In a side plot on Deep Space Nine, Chief Miles O'Brien is missing a crucial piece of equipment needed to repair the starship Defiant. Nog offers to help O'Brien by navigating "the Great Material Continuum"—a Ferengi metaphor for the economics of supply and demand as a great river on which a skilled navigator can always find what he needs. O'Brien reluctantly authorizes Nog to make a long series of trades, including loaning out Captain Sisko's desk and selling a shipment of wine sent by General Martok's wife. An increasingly alarmed O'Brien watches with dismay as Nog works deal after deal while the required part appears no closer to arriving. In the end, the Defiant is finally repaired, Martok's wine is replaced with a better vintage, and Sisko's desk is returned before he even discovers it was gone.

== Reception ==
In his 2014 review of this episode for The A.V. Club, Zack Handlen felt the episode was "a pleasure to watch" and praised its presentation of both sides of a conflict.
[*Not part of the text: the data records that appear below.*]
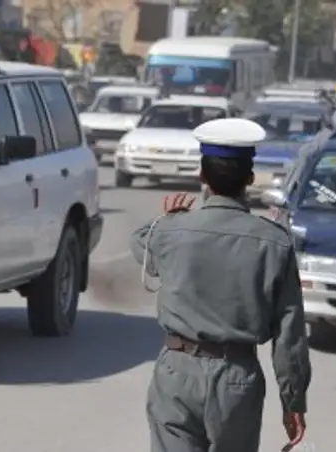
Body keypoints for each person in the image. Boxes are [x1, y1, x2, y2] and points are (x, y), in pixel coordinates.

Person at [130, 117, 311, 452]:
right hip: (236, 378)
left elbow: (140, 244)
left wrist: (168, 218)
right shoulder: (274, 241)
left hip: (177, 371)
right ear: (250, 178)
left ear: (202, 176)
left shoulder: (172, 231)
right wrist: (293, 399)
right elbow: (290, 333)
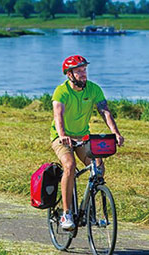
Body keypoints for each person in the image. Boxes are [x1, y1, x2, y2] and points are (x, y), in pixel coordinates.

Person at [51, 55, 124, 230]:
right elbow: (58, 116)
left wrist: (115, 133)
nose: (83, 74)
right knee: (69, 165)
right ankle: (67, 214)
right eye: (79, 71)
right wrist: (62, 135)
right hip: (62, 137)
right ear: (69, 75)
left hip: (83, 137)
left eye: (84, 70)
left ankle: (89, 208)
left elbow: (104, 111)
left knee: (98, 166)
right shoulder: (61, 91)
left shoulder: (94, 89)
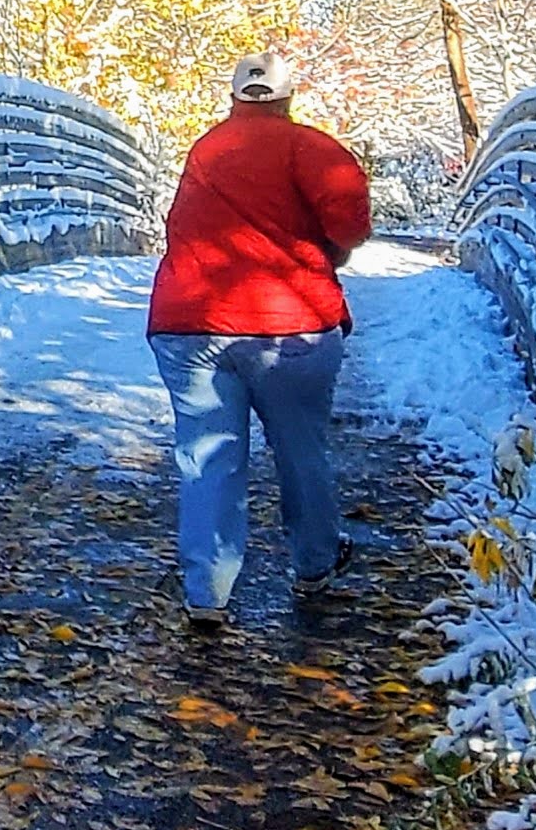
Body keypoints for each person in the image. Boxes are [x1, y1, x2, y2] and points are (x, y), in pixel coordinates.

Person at [147, 53, 373, 622]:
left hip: (192, 323)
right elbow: (350, 224)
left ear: (234, 100)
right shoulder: (313, 148)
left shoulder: (206, 150)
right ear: (287, 98)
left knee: (207, 455)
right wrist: (329, 251)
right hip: (292, 327)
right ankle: (316, 564)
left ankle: (206, 591)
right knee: (301, 448)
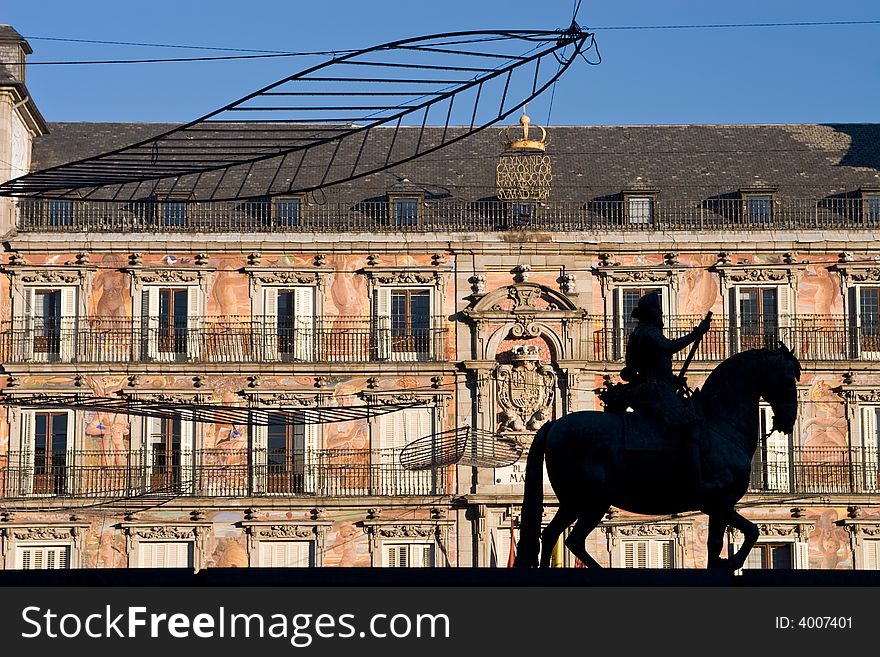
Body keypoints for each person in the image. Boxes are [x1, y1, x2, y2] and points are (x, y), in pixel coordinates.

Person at [620, 291, 715, 495]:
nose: (661, 316)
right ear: (652, 314)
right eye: (659, 312)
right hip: (654, 389)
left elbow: (645, 364)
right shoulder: (650, 332)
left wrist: (672, 380)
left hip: (645, 387)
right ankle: (696, 479)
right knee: (690, 425)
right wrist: (696, 333)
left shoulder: (637, 333)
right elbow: (668, 347)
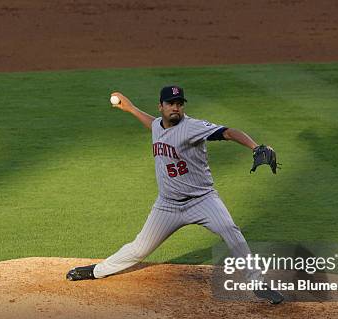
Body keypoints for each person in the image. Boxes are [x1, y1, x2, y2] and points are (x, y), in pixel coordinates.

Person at [67, 85, 284, 304]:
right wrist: (131, 108)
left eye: (179, 104)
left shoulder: (192, 128)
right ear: (161, 106)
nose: (176, 108)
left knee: (230, 230)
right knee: (139, 248)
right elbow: (152, 124)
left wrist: (255, 147)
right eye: (171, 103)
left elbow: (227, 132)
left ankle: (257, 283)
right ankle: (97, 271)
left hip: (203, 200)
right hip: (167, 206)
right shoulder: (157, 126)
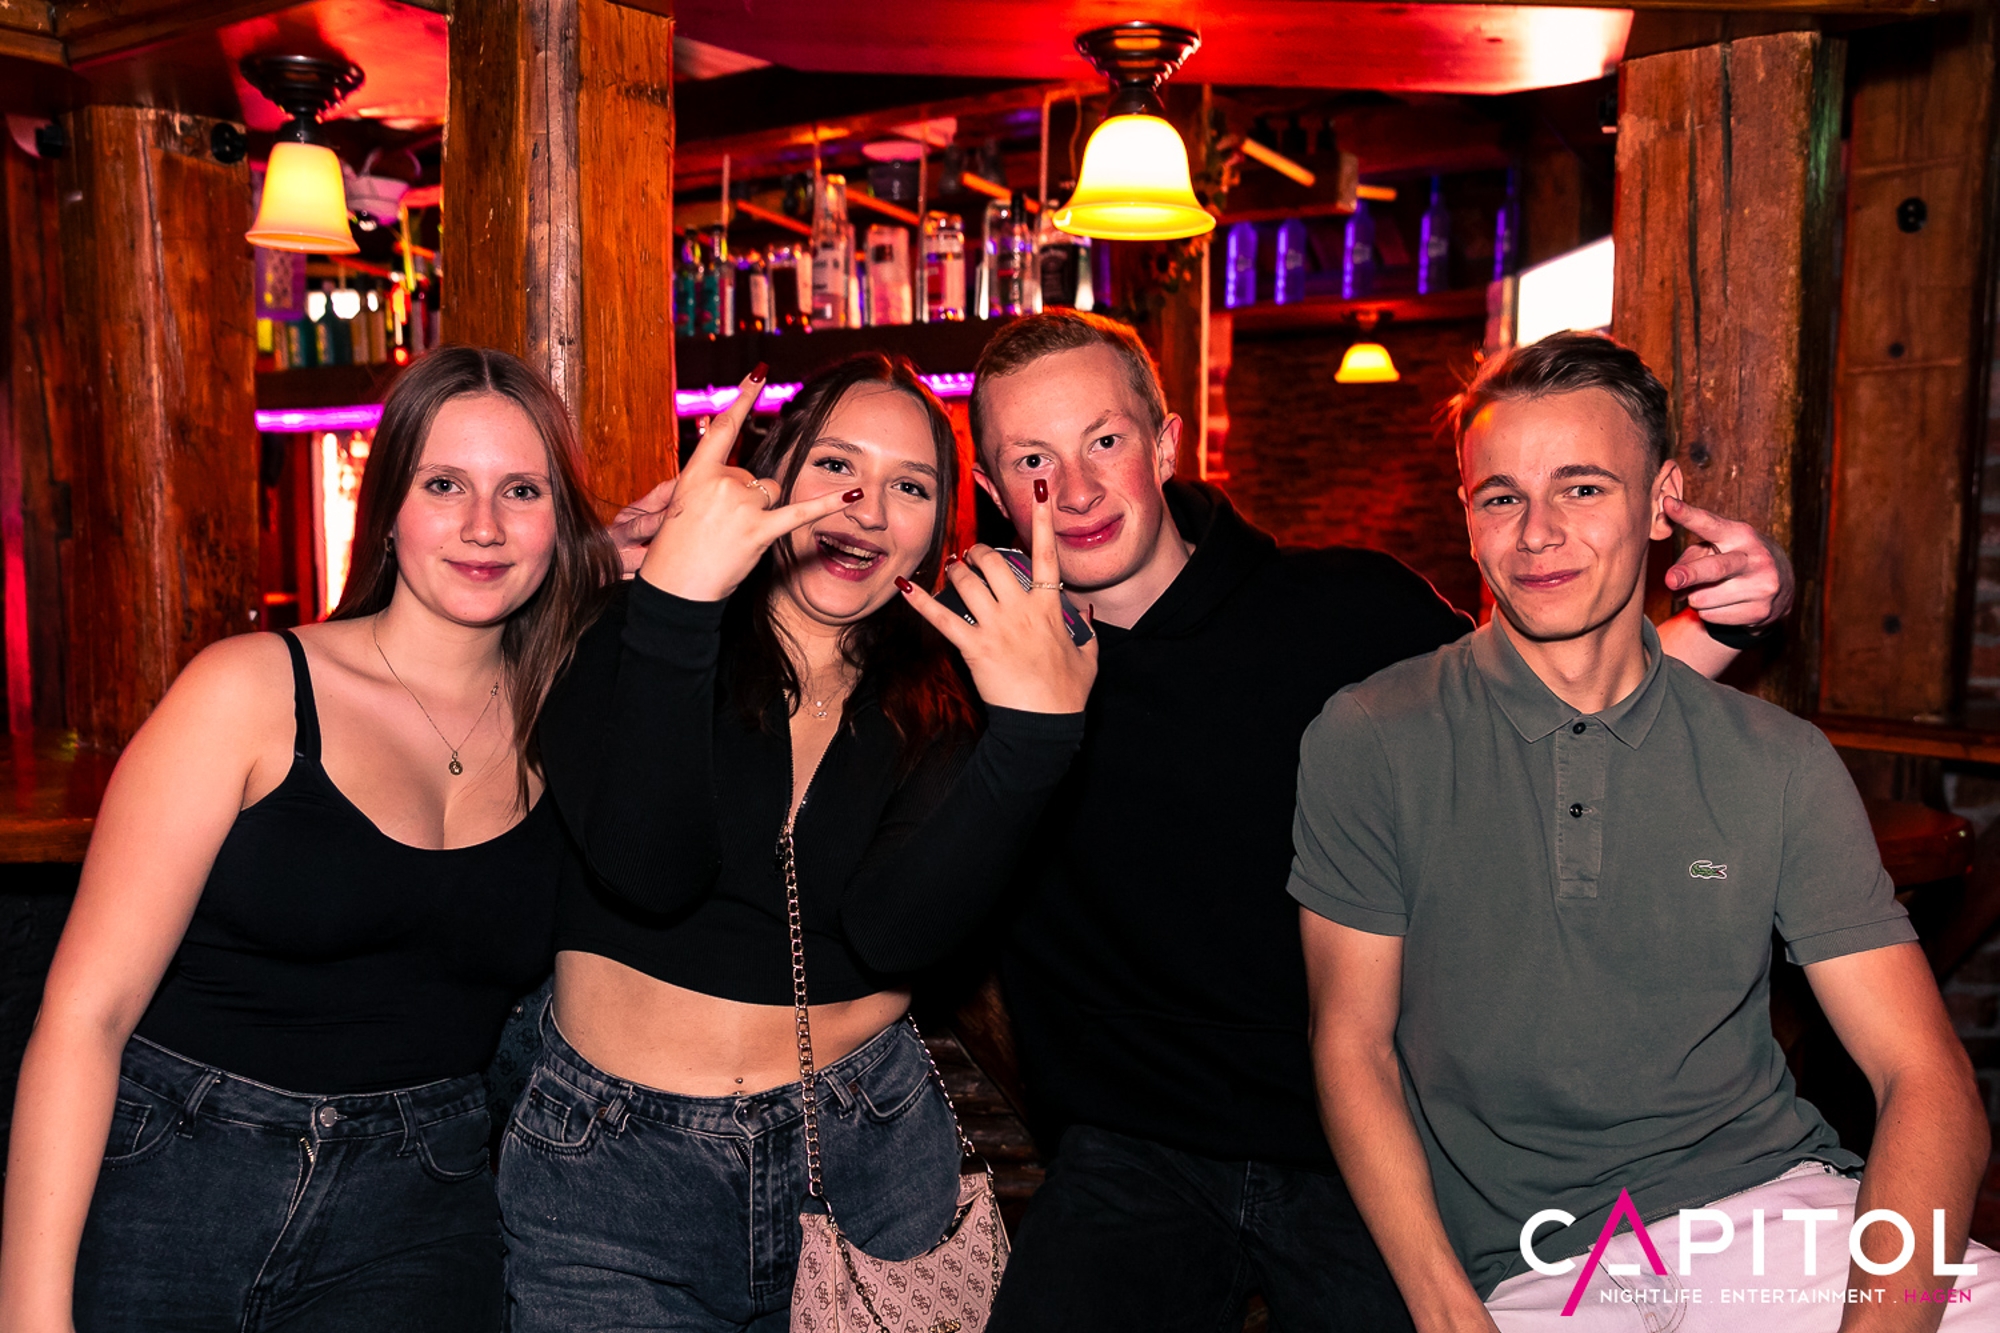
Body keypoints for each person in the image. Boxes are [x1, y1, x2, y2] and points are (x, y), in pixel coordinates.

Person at [962, 311, 1798, 1332]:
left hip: (1369, 1137)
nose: (1078, 489)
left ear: (1166, 443)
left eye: (1104, 439)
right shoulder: (970, 672)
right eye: (1033, 461)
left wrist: (1731, 617)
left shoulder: (1346, 608)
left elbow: (1544, 718)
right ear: (993, 487)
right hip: (1131, 1151)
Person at [1291, 331, 1993, 1332]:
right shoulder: (1372, 736)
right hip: (1534, 1263)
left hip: (1775, 1210)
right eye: (1501, 496)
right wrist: (1446, 1314)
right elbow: (1351, 1047)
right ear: (1466, 513)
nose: (1536, 533)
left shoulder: (1776, 757)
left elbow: (1925, 1075)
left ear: (1663, 501)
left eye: (1581, 488)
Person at [0, 347, 617, 1332]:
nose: (484, 525)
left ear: (559, 521)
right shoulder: (248, 690)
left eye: (522, 491)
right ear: (388, 508)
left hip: (421, 1203)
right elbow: (85, 1017)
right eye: (444, 484)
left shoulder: (571, 722)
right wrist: (31, 1315)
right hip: (178, 1172)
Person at [504, 353, 1095, 1331]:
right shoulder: (627, 626)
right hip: (614, 1165)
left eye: (911, 486)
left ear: (937, 529)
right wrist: (675, 605)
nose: (867, 506)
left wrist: (1035, 740)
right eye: (836, 465)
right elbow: (647, 870)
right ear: (769, 479)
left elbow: (893, 932)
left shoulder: (946, 692)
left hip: (867, 1144)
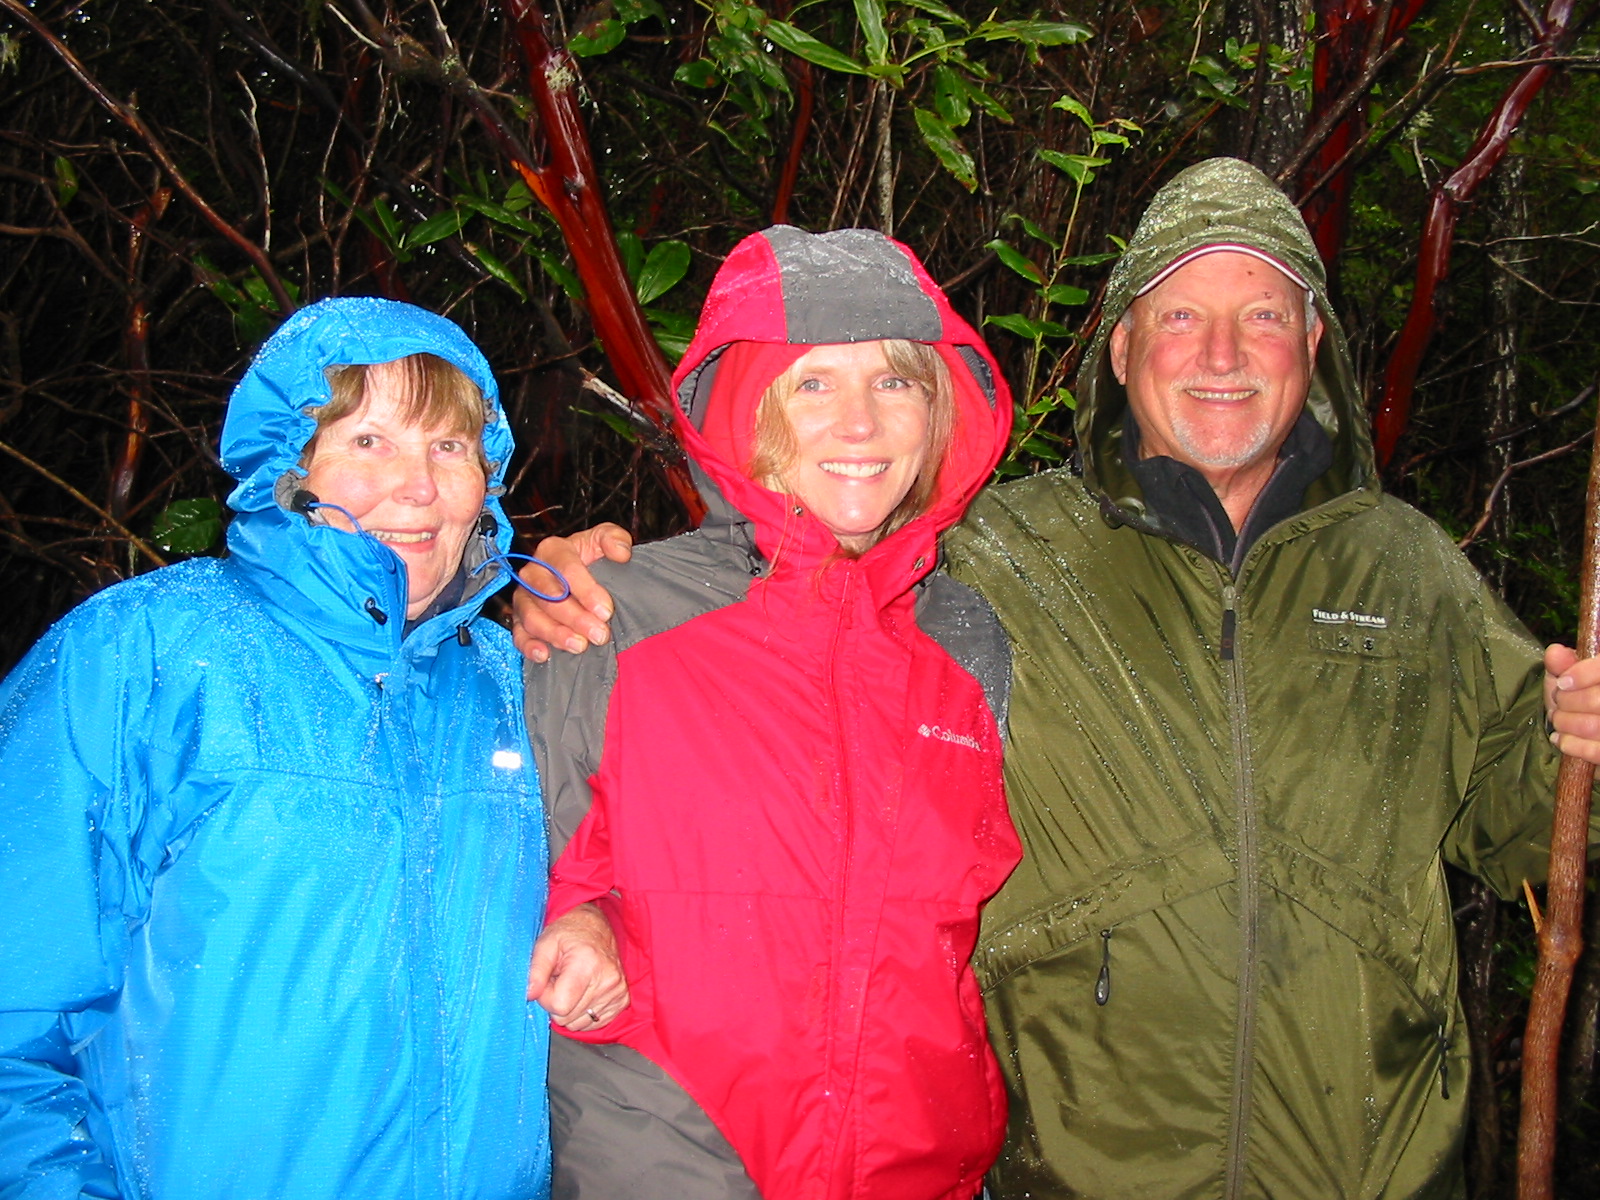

Reviewing the episode in 2014 for Tor.com, Keith R.A. DeCandido gave it a rating of 7 out of 10; he called the plots "superb" and a "delight", though he thought Nog's storyline makes little sense in a science-fiction setting in which items can easily be replicated.

In 2015, Geek.com recommended this episode as "essential watching" for their abbreviated Star Trek: Deep Space Nine binge-watching guide.

In 2019, Screen Rant ranked this one of the top ten episodes for the character Nog.

Media scholar Ina Rae Hark described the episode as "a sort of comparative religion seminar" examining the beliefs of the Dominion and the Ferengi. The episode therefore illustrates how Deep Space Nine explores alien cultures in detail, taking religious belief seriously, and thus departs from the work of Gene Roddenberry, creator of the Star Trek franchise, who tended to portray religion as an exploitative "con game".